By Paul Nicholson
September 22 – Concacaf has unveiled a major expansion of its Champions League and its club competition structures that completely overhaul existing formats and significantly beef up its three individual regions and bring them into a joined up system.
From 2024 the Concacaf Champions League (CCL) will expand to 27 participating clubs and an additional knock out round. Qualification will be via the three sub-regions of North America, Central America and the Caribbean and predominantly through their own competitions.
Two new competitions will be created for Central America and the Caribbean, while a major change in North America will see history made with all the clubs from Liga MX’s top tier and the MLS compete in a completely re-imagined Leagues Cup.
That event will serve as an annual, month-long, tournament with both leagues suspending their seasons for one month during the summer to compete. It will kick off in 2023.
Concacaf president Victor Montagliani said: “This is not just about expanding the Champions League and putting a showcase final on a big weekend. This is about bringing a competition that our fans and broadcast partners wanted. We needed to create more relevant games, that is what the fans wanted…we will build on domestic and regional rivalries, we will crown champions in each region and they will all funnel into a knockout format. The narrative is there, the relevancy is there.”
Echoing Montagliani’s comments on the significance of the new competitions, MLS Commissioner Don Garber said: “Our confederation stands toe-to-toe with every confederation around the world…We have now added rocket fuel to drive more interest in our leagues and our confederation.”
Convincing Liga MX and MLS to embrace the Concacaf narrative is perhaps the masterstroke within the plan. The old CCL had become a procession of Mexican club winners that the MLS clubs had struggled to topple, while interest in the two years of the four-team Leagues Cup format (LigaMX vs MLS) had reached a level where the final commands a showcase event in Las Vegas (Club Leon play Seattle Sounders tonight at the 65,000+ capacity Allegiant Stadium in Vegas). Clearly the Leagues Cup was ready for a bigger and broader stage to play on and Concacaf have provided that.
The carrot at the end of the CCL is Club World Cup qualification and global recognition for teams.

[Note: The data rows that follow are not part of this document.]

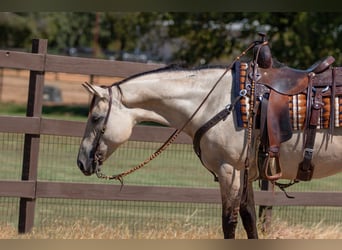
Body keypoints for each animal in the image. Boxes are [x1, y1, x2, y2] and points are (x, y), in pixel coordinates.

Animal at [77, 34, 342, 238]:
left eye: (96, 118)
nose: (81, 162)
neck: (218, 101)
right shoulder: (245, 174)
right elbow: (249, 220)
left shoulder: (230, 171)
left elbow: (229, 223)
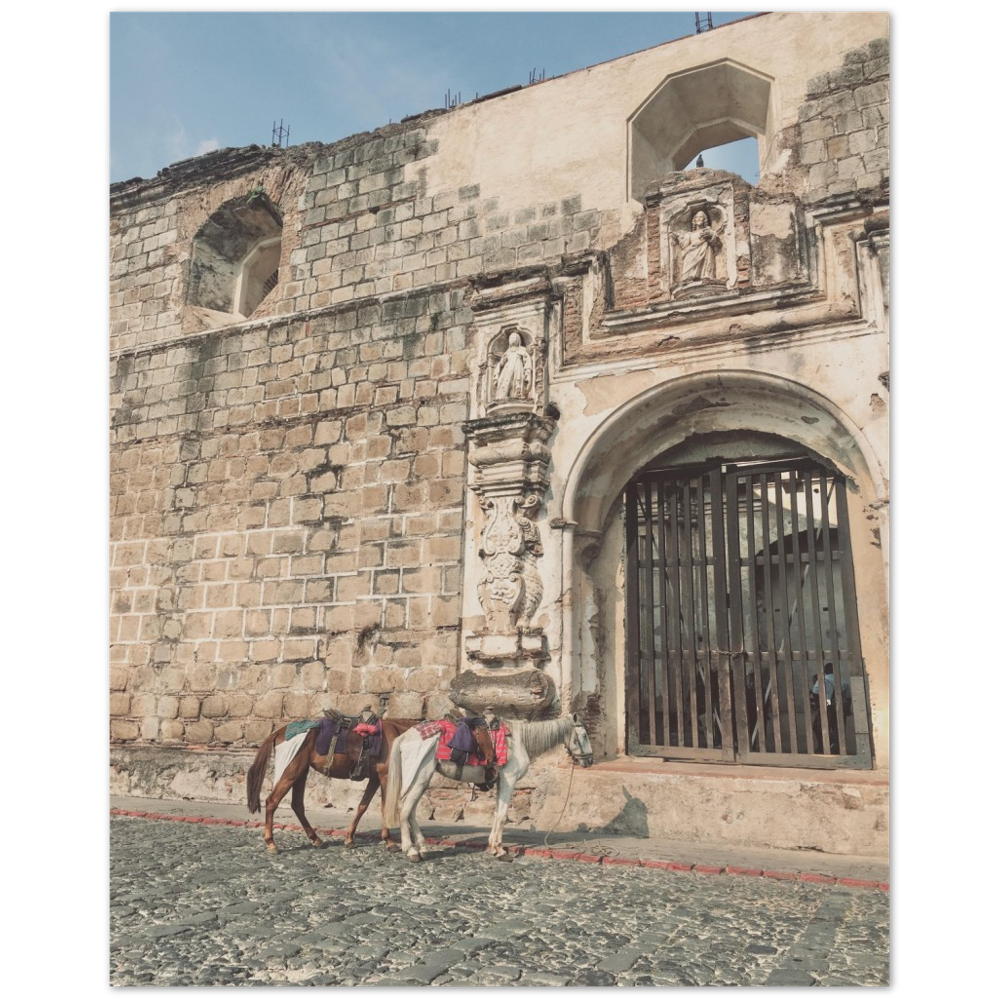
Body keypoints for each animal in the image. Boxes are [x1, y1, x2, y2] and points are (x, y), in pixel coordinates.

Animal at [250, 712, 426, 852]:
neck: (397, 735)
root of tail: (279, 732)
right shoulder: (385, 776)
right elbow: (384, 807)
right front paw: (389, 841)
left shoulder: (375, 779)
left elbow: (362, 806)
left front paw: (349, 838)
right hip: (291, 772)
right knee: (272, 801)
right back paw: (271, 842)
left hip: (301, 772)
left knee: (297, 805)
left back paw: (316, 839)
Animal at [378, 716, 588, 864]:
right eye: (584, 735)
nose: (590, 760)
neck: (520, 740)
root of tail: (405, 736)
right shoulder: (509, 780)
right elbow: (503, 816)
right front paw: (501, 851)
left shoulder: (501, 782)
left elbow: (497, 814)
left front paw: (493, 847)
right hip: (418, 777)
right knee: (404, 810)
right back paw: (411, 851)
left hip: (422, 779)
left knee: (411, 812)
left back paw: (422, 848)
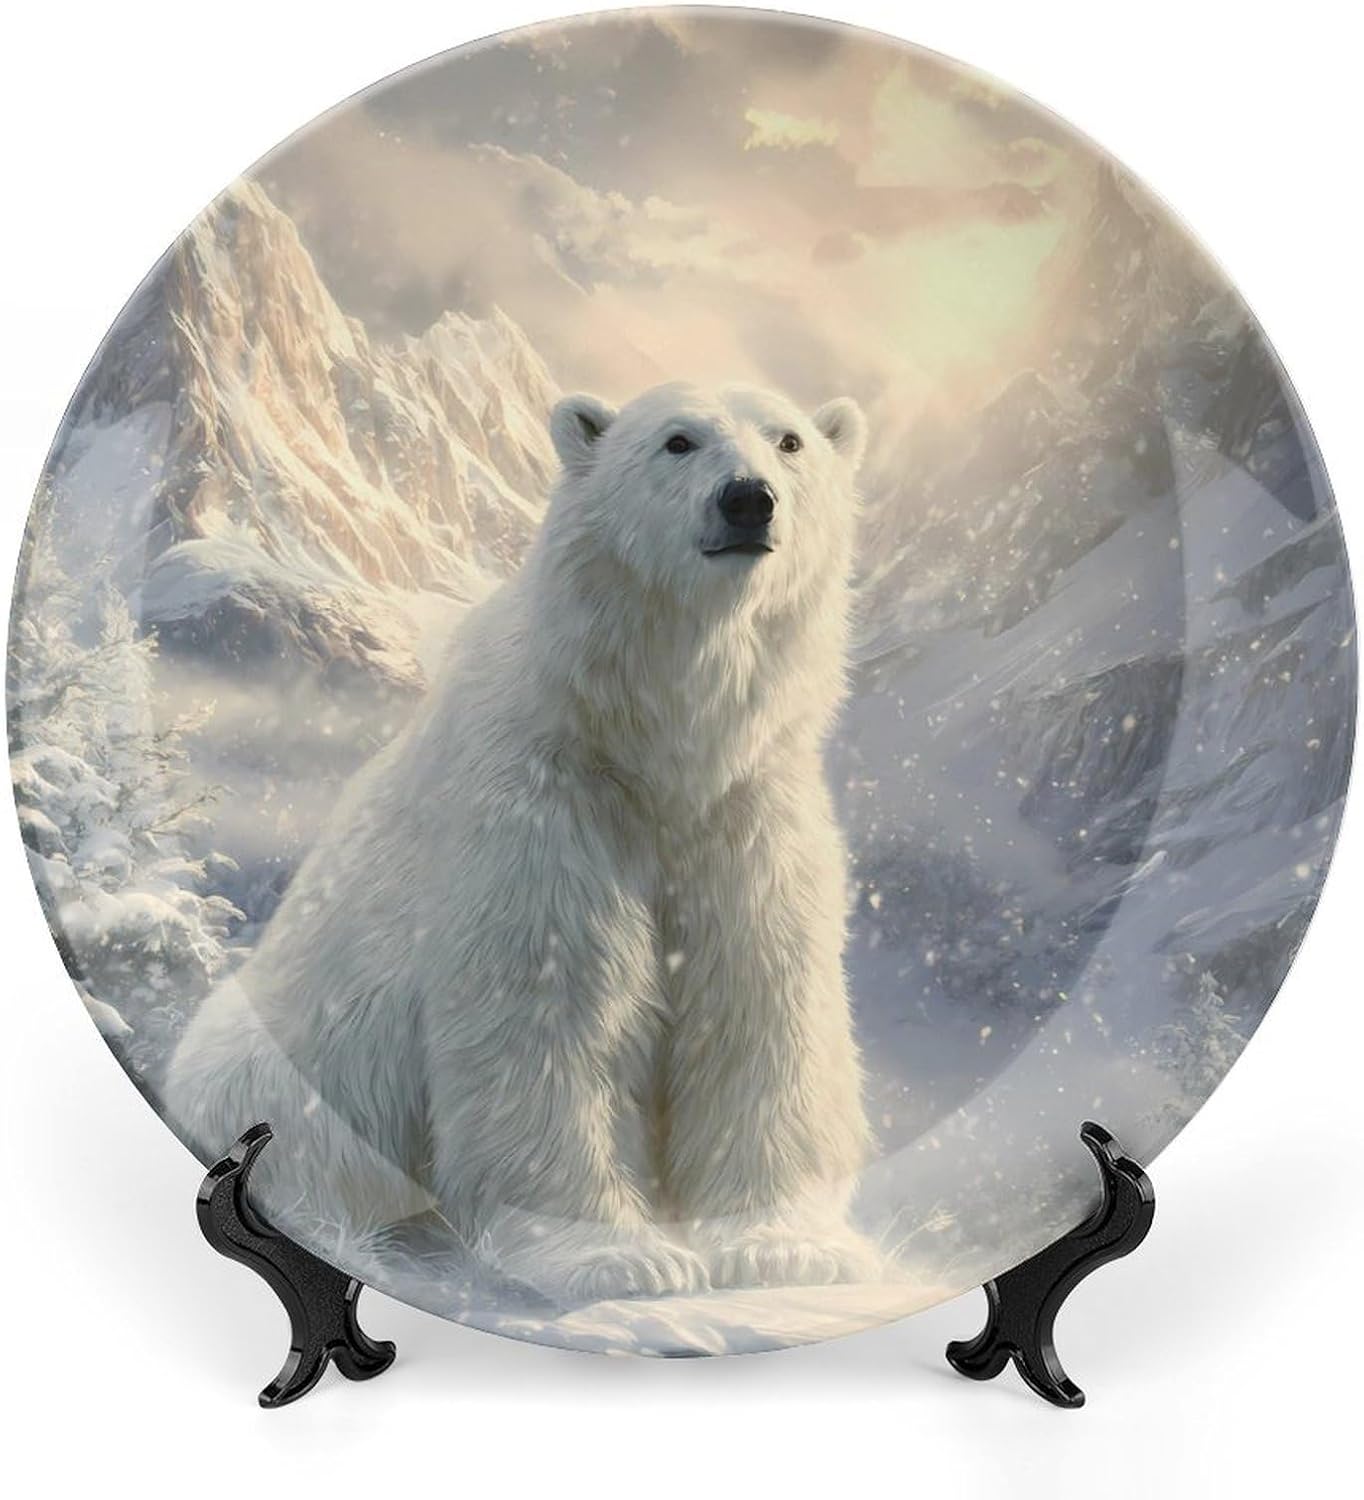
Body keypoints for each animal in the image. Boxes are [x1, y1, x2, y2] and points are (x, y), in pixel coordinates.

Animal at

“This year Tigres made the final of the Club World Cup, the first time for a Concacaf team. The Club World Cup is to be expanded in the future and we want our clubs in those leagues to be able to compete but not only to get to the final but to win that final,” said Montagliani.
Of the 27 clubs that will participate in the new CCL, 22 will begin play in Round One and 5 will receive a bye to the Round of 16. The qualification process for the clubs will be divided per region:
Round One (15 North American clubs): Five Liga MX clubs, four MLS clubs, two Canadian Premier League clubs, two Leagues Cup clubs (second and third place finishers), the US Open Cup Winner and the Canadian Championship winner.
Round of 16 (3 North American clubs): Liga MX winner, MLS Cup winner and Leagues Cup winner.
A new 20-team Central American Cup will include a Group Stage and a Knockout Stage and will qualify six clubs for the CCL with five in the first round (Central American Cup second-place finisher, two losing semifinalists and two play-in winners). The Central American Cup Champion will enter the CCL at the Round of 16.
A new 10-club Caribbean Cup that will include a Group Stage and a Knockout Stage, will qualify three clubs for the CCL. Caribbean Cup second and third place finishers will enter at Round 1, while the Caribbean Cup Champion will enter at the Round of 16.